I have saved many a textbook thinking I will reread some chapters for fun. I have yet to do so. In the meantime, they make great stands for my flowerpots.
In the interest of helping you retain enough money to add money to your meal plan in a couple months, I want to share some ways I have managed to save money on textbooks.
A large assortment of textbooks can be rented from the University Bookstore, BookHolders or Amazon. Renting a book that you will likely never open again is far cheaper than buying.
This takes away the option to resell when the semester comes to a close, but it is almost impossible to get even close to a full refund anyway. Renting may turn out to be cheaper than buying and reselling.
For example, “Business Law and the Legal Environment,” required for FIN 3054, is $349.95 new on Amazon. In contrast, renting the book until Dec. 20 is $54.80. Renting from BookHolders is $52.25.
For “Chemistry: The Molecular Nature of Matter and Change,” Amazon and BookHolders have roughly the same price, except Amazon has a rental option and BookHolders does not.
Whenever possible, I rent my textbooks through Kindle. An account is free, and they have a nifty app to download to your phone. You can buy or rent eTextbooks.

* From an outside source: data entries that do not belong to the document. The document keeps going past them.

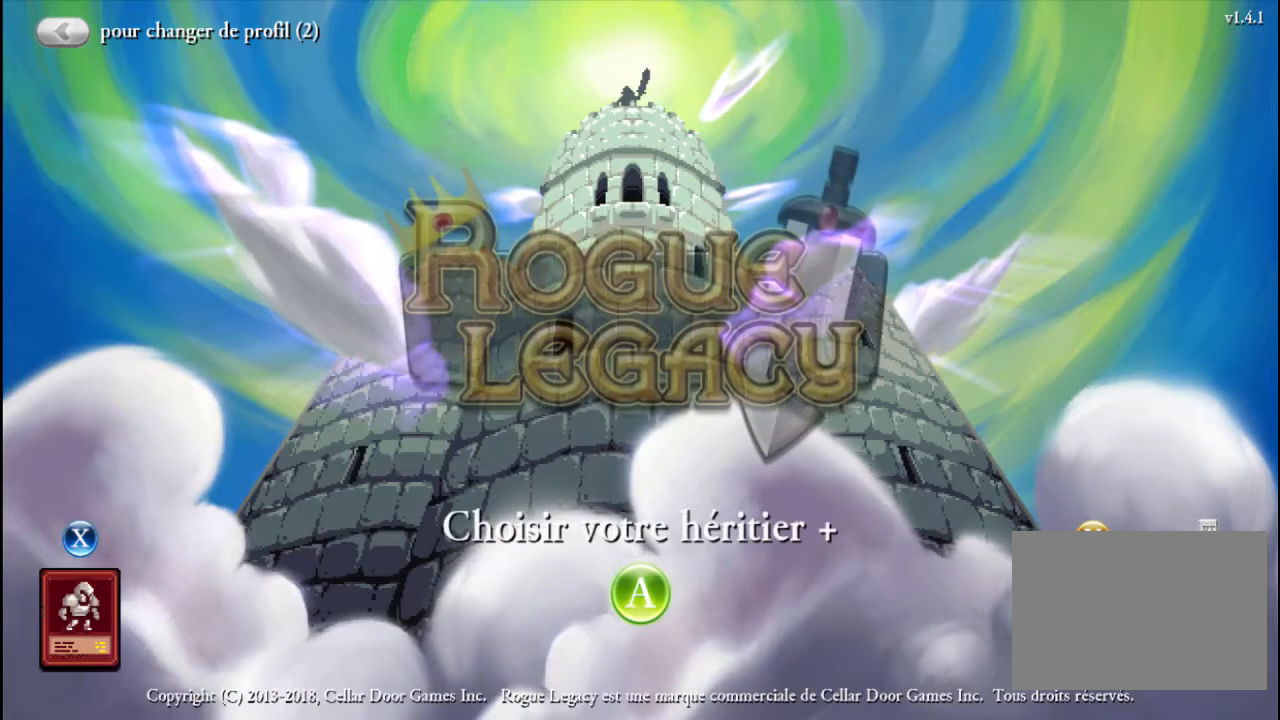
{"buttons": [], "left_stick": "center", "events": [[100, "A", "down"], [267, "A", "up"]]}
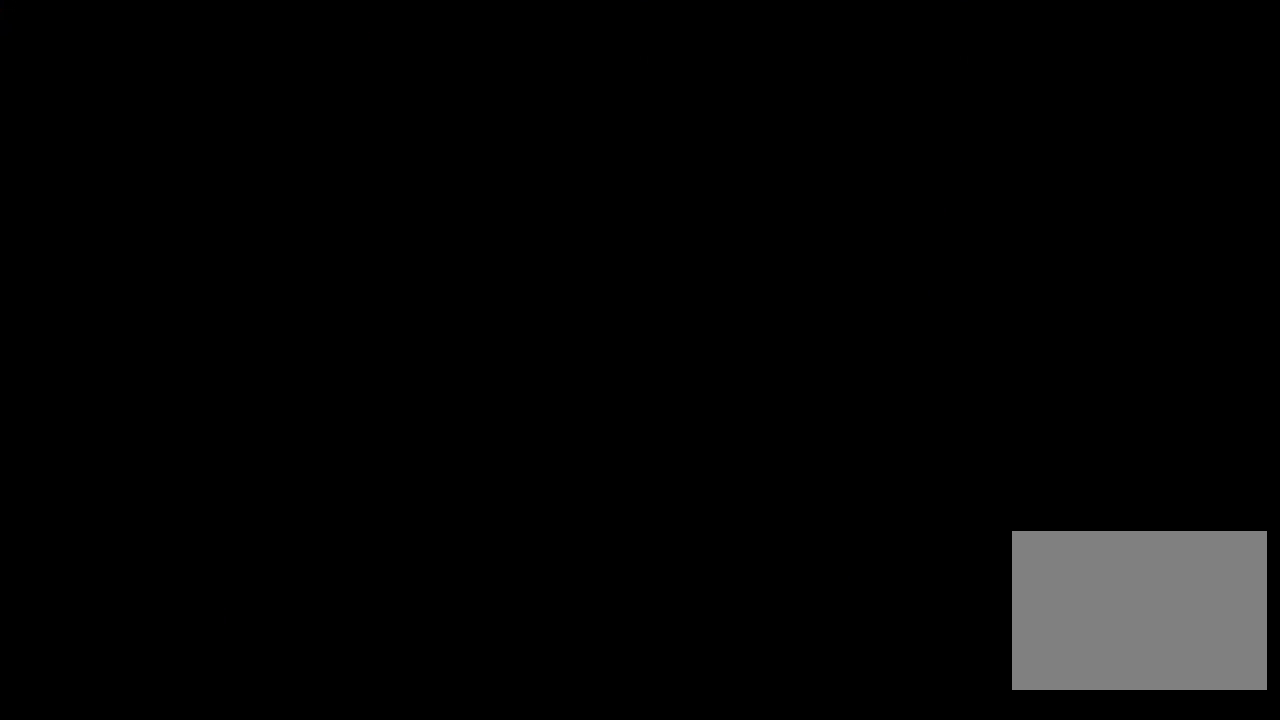
{"buttons": [], "left_stick": "center", "events": []}
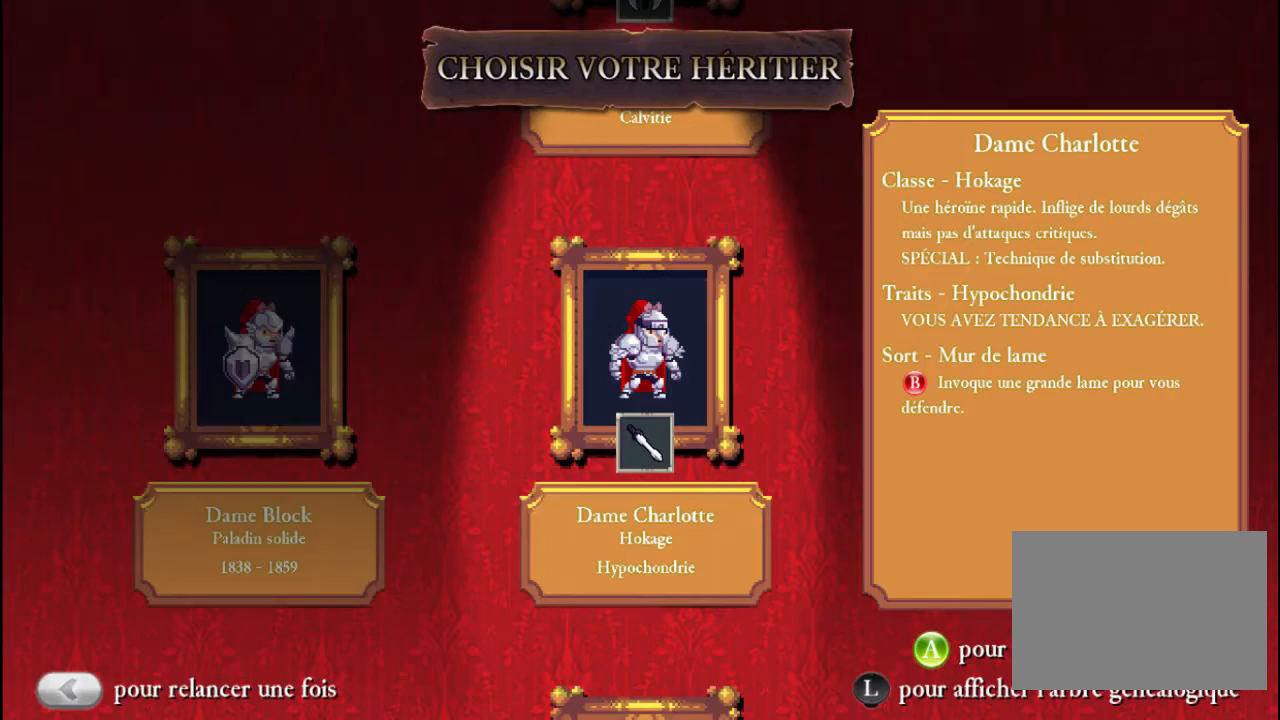
{"buttons": [], "left_stick": "center", "events": []}
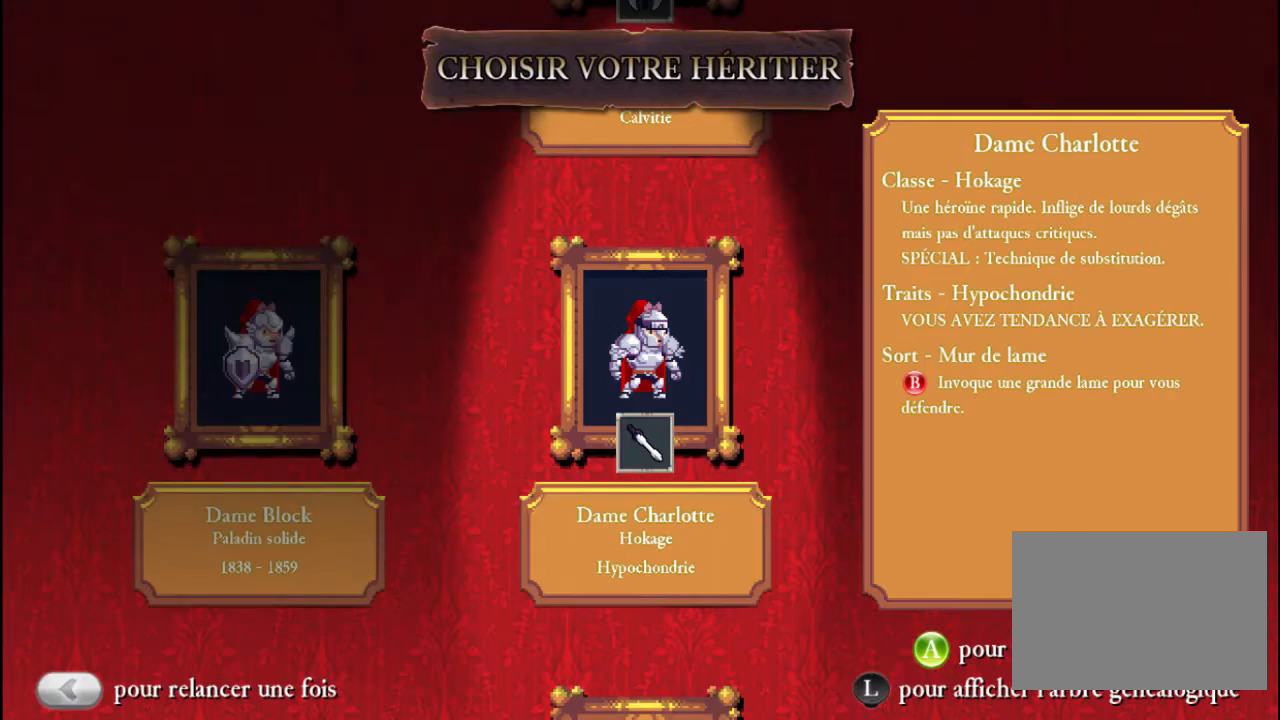
{"buttons": [], "left_stick": "center", "events": [[133, "left_stick", "up"], [333, "left_stick", "center"]]}
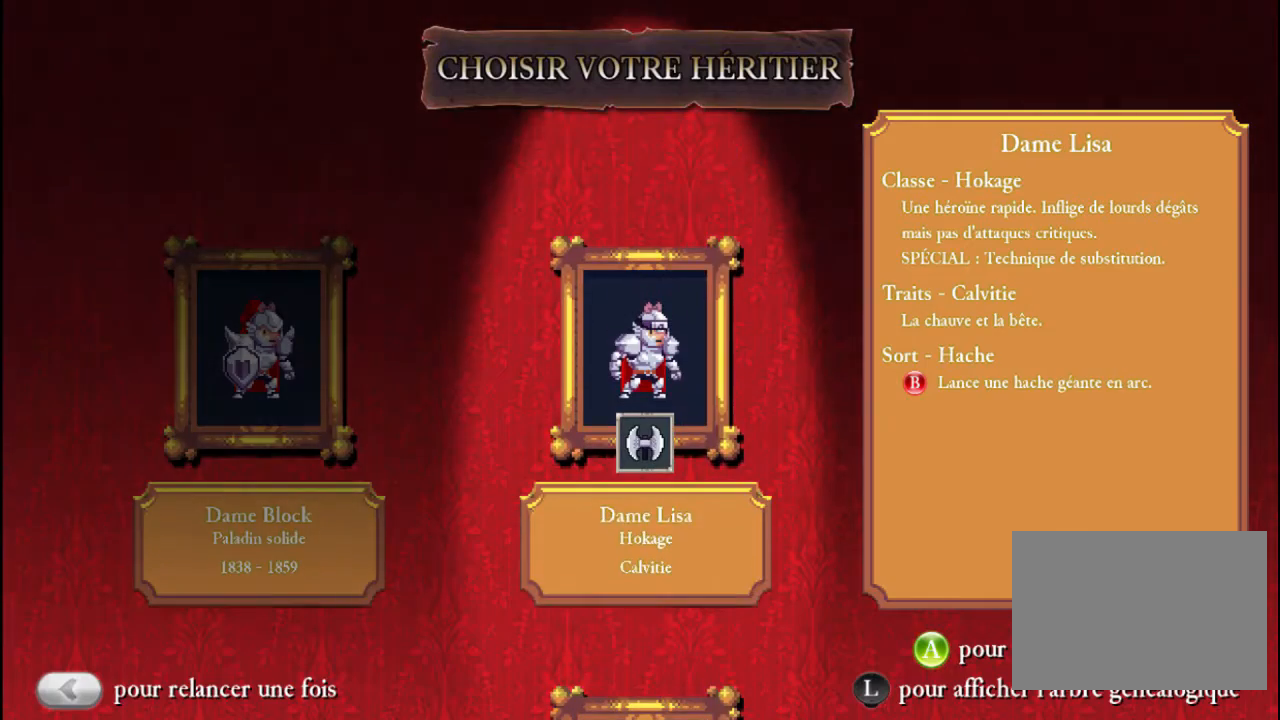
{"buttons": [], "left_stick": "center", "events": []}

The rental can last as long as needed. The months are scheduled on Amazon, which causes the price to vary depending on the length of time.
If you buy the book, it’s yours forever to access online, whether through a laptop, phone, tablet or an actual Kindle device.
Having the electronic copy makes it easy to read on the bus with a phone, and you don’t need to clear more space on the desk because it’s already on your computer.
Highlights stay even if the rental runs out. If rented or purchased again, the highlights and notes remain.
This might sound crazy, but wait as long as you can to buy books. Some classes do not even use the textbook. Unless the syllabus specifically states otherwise, you have at least a week after classes start to buy.
Waiting gives you time to confirm with the professor that the book is necessary for the class. The book can be acquired almost instantly through Kindle with the assurance that it will be useful for the course.